(Stored data entries)

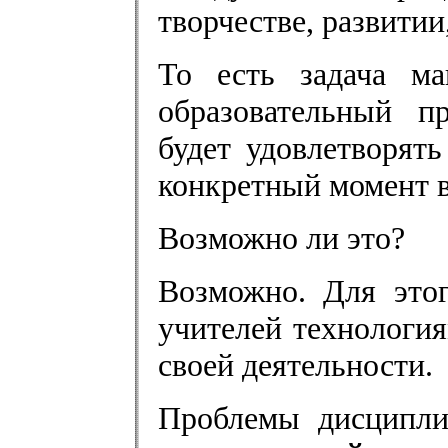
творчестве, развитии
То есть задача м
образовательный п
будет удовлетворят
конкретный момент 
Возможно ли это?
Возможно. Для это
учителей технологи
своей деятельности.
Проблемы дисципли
---
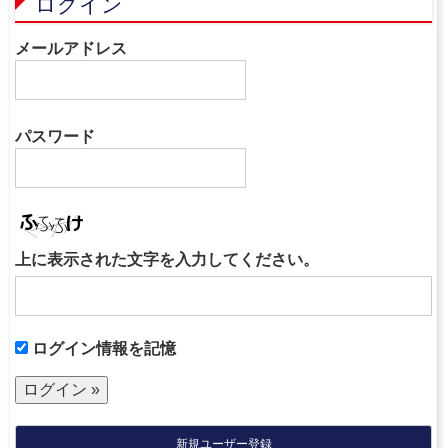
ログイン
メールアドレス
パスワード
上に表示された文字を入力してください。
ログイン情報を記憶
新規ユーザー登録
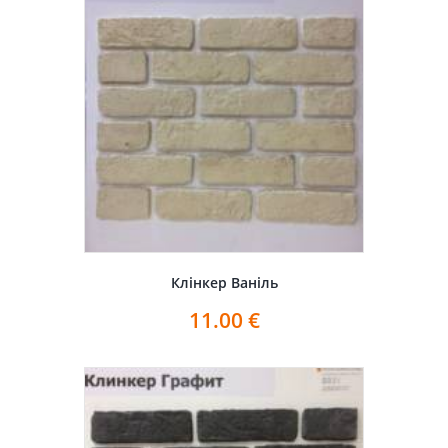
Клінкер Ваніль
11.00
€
* * *
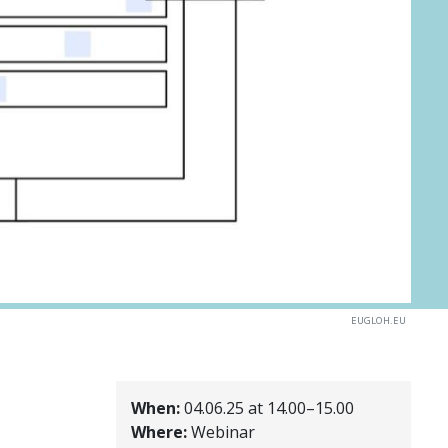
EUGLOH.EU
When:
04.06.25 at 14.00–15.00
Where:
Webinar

→ THE PROBLEM
The response must hold only the lines above from the line with "Возможно ли это?" through the line with "Проблемы дисципли", each copied exactly, both ends kept.

→ FINAL ANSWER
Возможно ли это?
Возможно. Для это
учителей технологи
своей деятельности.
Проблемы дисципли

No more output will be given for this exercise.